# How to complete this task:
Return every row of the data below that contains the string "line". Case counts.

# Working data:
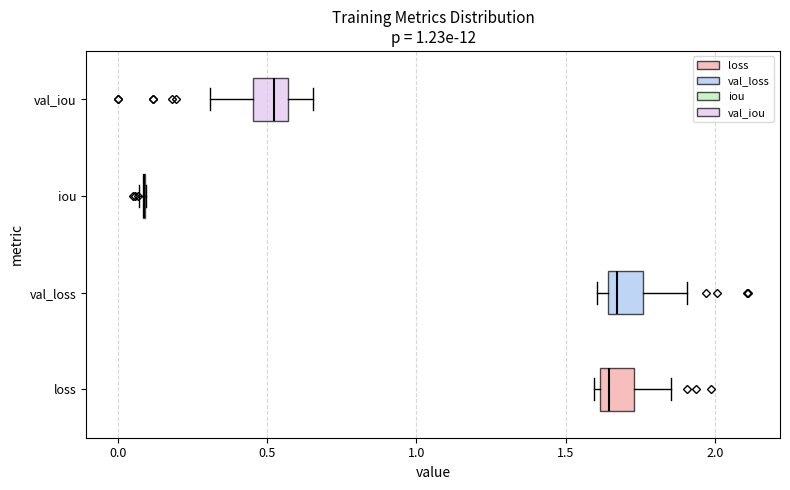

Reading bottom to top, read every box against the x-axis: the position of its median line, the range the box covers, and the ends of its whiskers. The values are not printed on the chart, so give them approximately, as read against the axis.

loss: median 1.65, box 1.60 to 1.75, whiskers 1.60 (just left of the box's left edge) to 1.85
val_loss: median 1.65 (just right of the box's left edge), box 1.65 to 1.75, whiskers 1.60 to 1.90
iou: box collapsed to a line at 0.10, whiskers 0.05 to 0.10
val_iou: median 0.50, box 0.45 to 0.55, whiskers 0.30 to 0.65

# Solution for this task:
Reading bottom to top, read every box against the x-axis: the position of its median line, the range the box covers, and the ends of its whiskers. The values are not printed on the chart, so give them approximately, as read against the axis.
iou: box collapsed to a line at 0.10, whiskers 0.05 to 0.10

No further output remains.